A group can also deliberate, something we hope for from among our representatives but that seems lost these days and something that is not really made apparent with epistocracy. Both Brennan and Estlund instead seem to be restricting democracy to an individualistic competition between political opponents on a debate field aggregated to the group or in this case a select group. Intellectuals galled by the ignorance of the many should remember that democracy is supposed to be with other people. Limiting faith in democracy to only the “ennobling power of political debate” is no more reasonable a proposition than the supposition that college fraternities are the only aspect of college that builds character.
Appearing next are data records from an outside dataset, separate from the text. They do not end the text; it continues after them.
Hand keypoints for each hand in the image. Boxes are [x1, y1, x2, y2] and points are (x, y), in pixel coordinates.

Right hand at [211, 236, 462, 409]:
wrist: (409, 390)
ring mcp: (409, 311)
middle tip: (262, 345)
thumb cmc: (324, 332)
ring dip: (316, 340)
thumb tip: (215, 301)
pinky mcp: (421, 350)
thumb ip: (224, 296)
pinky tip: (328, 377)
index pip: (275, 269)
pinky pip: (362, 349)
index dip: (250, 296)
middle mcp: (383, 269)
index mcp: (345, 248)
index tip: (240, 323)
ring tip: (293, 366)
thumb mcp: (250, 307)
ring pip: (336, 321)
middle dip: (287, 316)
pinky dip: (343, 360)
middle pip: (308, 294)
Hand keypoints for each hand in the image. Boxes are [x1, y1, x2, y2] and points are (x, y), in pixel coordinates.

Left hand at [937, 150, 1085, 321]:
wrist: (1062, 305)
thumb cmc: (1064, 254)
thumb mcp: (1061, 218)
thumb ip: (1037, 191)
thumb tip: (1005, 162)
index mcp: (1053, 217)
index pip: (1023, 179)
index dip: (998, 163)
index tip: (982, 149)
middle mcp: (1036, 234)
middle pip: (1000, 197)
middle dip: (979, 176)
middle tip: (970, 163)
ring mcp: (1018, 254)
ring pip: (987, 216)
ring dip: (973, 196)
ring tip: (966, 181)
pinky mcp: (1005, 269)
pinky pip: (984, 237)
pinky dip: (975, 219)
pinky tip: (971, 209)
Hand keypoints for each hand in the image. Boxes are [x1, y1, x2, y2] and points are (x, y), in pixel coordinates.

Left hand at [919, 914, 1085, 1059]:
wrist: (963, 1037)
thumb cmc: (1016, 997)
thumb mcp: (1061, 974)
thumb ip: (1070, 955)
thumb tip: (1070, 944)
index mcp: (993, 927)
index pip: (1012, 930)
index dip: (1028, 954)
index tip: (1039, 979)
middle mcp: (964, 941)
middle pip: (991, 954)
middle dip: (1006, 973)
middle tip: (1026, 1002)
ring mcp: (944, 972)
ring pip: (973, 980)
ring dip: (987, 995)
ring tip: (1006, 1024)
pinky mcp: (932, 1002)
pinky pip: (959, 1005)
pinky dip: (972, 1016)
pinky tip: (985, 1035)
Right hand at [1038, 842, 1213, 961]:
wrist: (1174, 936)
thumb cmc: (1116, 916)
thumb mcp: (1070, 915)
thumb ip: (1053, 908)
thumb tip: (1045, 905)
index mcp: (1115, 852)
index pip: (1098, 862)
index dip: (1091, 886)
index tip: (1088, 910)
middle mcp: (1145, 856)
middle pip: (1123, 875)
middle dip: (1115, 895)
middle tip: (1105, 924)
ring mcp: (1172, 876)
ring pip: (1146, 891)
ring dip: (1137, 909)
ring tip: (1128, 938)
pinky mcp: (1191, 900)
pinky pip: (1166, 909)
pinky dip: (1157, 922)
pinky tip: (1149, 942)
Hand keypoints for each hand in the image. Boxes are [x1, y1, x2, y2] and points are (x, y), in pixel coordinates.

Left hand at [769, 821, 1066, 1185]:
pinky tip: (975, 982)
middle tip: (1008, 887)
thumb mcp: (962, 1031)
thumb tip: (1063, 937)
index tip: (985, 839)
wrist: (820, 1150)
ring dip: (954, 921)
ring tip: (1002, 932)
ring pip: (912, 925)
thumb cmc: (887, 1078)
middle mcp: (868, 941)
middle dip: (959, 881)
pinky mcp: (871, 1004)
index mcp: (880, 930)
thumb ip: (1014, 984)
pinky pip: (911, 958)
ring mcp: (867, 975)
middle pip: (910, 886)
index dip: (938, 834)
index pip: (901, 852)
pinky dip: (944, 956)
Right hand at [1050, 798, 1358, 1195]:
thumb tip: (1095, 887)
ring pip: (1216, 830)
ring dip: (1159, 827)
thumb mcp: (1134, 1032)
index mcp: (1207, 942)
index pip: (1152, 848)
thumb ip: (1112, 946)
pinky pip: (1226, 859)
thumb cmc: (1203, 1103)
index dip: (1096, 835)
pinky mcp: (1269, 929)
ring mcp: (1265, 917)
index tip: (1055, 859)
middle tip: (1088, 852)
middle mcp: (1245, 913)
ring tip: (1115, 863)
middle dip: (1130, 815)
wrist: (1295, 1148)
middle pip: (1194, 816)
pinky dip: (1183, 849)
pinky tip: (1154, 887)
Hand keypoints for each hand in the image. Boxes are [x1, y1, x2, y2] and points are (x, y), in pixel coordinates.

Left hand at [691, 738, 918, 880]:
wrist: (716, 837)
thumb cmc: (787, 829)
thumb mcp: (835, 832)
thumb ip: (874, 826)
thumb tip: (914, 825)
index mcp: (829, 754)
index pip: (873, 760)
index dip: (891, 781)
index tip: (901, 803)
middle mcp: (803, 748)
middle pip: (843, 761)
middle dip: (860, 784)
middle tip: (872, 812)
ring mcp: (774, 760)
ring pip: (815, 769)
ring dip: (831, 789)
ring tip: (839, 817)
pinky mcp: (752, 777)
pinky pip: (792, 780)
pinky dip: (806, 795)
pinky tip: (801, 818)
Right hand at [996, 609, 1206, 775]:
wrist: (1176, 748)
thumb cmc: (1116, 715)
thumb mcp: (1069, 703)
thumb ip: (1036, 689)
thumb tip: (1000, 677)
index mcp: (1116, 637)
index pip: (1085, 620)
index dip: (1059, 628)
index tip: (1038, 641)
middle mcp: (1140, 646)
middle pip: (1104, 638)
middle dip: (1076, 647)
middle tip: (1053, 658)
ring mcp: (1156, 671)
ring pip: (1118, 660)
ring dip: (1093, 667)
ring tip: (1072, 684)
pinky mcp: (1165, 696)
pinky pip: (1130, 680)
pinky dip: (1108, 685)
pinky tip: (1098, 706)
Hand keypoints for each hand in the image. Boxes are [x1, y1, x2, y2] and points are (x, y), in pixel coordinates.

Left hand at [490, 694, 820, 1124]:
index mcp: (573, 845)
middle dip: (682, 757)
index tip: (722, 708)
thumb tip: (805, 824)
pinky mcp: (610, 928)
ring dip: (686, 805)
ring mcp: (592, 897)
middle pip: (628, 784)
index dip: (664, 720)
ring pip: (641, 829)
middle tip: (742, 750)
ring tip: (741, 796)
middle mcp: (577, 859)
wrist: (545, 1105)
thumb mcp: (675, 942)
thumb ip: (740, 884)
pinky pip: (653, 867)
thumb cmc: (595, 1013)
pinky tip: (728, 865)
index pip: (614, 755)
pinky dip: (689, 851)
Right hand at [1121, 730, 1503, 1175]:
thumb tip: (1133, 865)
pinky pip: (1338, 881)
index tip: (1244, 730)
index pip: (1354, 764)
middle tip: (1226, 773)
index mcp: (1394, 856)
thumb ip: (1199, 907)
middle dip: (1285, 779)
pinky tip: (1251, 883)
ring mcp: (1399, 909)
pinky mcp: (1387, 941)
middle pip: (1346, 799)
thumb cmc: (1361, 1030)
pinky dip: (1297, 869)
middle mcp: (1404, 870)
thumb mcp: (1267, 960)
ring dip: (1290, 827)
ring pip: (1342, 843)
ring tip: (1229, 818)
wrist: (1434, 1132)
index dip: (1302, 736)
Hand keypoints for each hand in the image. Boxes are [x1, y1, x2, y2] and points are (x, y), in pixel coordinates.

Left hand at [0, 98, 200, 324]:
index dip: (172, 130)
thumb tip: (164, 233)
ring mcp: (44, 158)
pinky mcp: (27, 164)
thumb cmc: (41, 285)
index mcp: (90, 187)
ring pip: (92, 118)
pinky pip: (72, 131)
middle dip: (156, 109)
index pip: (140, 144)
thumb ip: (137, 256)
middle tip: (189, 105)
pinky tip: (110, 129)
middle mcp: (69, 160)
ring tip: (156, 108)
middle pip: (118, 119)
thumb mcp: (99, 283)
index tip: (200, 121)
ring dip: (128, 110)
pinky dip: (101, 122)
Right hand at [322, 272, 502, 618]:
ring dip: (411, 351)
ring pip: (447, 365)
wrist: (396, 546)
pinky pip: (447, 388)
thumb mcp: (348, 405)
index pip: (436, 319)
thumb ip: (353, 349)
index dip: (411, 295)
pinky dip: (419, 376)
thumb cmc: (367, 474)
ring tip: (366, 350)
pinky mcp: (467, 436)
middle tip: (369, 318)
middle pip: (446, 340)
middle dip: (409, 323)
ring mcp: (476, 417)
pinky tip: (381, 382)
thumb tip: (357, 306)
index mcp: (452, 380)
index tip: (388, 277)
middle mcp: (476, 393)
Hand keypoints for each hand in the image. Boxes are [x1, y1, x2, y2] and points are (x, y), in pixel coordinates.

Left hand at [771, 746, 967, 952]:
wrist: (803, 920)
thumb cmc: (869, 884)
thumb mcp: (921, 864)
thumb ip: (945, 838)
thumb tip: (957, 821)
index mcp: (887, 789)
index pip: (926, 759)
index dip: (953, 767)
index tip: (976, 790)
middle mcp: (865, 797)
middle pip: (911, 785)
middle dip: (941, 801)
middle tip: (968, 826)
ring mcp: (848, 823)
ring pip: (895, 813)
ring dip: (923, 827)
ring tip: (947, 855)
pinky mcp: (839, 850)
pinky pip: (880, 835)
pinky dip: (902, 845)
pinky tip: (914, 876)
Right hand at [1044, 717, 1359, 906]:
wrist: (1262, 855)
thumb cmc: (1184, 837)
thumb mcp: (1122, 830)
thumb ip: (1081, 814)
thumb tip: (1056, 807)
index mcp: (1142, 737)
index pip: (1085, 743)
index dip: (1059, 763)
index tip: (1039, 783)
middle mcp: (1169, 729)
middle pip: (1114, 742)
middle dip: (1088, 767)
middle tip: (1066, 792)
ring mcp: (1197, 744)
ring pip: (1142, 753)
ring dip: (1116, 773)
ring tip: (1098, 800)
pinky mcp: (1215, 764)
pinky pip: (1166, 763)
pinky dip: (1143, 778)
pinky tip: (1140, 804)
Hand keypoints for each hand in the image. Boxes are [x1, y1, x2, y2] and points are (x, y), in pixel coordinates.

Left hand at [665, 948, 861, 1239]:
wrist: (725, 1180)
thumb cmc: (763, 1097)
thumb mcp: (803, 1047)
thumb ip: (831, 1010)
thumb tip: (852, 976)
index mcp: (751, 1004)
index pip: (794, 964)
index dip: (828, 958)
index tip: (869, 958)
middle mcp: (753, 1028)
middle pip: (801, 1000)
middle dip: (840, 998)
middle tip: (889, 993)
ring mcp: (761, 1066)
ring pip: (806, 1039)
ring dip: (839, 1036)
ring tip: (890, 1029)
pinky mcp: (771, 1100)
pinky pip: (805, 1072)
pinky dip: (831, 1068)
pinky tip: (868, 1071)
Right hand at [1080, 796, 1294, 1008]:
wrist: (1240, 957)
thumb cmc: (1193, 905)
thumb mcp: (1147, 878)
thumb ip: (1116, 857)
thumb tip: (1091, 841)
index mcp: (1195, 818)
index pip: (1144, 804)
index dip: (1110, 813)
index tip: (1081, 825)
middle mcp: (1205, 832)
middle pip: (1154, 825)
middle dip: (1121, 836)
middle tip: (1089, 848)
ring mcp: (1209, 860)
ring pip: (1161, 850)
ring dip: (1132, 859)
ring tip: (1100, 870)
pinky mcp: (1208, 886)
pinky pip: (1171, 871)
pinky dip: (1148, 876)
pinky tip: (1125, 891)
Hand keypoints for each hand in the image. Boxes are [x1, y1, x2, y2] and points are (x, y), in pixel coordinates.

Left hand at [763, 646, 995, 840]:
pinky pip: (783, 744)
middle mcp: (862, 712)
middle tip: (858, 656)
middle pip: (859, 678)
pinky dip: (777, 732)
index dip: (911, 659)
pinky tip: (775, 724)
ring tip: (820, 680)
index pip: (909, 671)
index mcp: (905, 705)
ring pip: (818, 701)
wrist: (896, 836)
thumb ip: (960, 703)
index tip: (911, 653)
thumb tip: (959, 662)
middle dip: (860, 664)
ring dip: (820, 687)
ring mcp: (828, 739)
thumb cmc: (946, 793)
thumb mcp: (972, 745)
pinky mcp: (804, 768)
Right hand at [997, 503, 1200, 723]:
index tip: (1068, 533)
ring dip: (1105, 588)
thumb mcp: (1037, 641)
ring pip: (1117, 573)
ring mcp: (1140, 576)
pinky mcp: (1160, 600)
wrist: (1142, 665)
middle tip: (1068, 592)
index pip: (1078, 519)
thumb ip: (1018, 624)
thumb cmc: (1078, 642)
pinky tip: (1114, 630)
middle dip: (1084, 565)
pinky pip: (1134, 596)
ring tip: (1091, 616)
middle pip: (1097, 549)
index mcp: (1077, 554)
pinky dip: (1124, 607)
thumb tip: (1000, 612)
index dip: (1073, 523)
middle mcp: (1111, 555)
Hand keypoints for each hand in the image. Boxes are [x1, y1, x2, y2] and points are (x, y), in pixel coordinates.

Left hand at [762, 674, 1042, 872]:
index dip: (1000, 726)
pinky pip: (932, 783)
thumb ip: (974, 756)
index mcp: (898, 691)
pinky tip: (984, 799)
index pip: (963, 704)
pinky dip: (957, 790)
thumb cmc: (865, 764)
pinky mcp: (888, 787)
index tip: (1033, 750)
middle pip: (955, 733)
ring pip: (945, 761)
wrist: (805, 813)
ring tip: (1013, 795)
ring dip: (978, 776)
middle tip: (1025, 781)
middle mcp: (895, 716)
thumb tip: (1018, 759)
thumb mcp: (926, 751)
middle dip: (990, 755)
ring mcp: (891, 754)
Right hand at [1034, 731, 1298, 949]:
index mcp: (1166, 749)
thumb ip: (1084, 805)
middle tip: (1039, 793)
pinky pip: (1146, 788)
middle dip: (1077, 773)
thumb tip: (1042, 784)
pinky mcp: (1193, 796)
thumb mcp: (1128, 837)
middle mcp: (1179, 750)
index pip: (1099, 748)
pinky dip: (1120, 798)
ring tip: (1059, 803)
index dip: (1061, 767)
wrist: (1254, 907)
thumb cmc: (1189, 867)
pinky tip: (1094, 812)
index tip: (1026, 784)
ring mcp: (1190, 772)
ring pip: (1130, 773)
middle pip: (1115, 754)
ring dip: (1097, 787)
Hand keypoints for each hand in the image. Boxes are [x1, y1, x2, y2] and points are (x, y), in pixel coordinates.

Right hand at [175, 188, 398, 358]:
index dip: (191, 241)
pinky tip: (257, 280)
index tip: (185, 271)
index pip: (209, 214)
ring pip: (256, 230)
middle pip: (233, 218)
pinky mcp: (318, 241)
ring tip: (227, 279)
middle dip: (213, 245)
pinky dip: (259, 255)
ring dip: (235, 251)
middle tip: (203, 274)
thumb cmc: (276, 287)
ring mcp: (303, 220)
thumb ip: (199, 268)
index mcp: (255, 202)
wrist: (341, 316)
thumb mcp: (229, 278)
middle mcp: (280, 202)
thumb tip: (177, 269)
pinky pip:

I don't agree with the article's author's view that democracy is fundamentally combat, albeit gentle. It needs to be far more and it can be. Epistocracy seems a top down means of defining community that could be contrasted with bottom up approaches more akin to Charles Leadbeater's Pro-Am Revolution applied to the civic space. We may not respect corpse-eating any longer but many still strive to emulate sacrifice of body and blood for others. So we first must determine what signifies human dignity to us then determine if voting rights fulfills that in a way we find meaningful.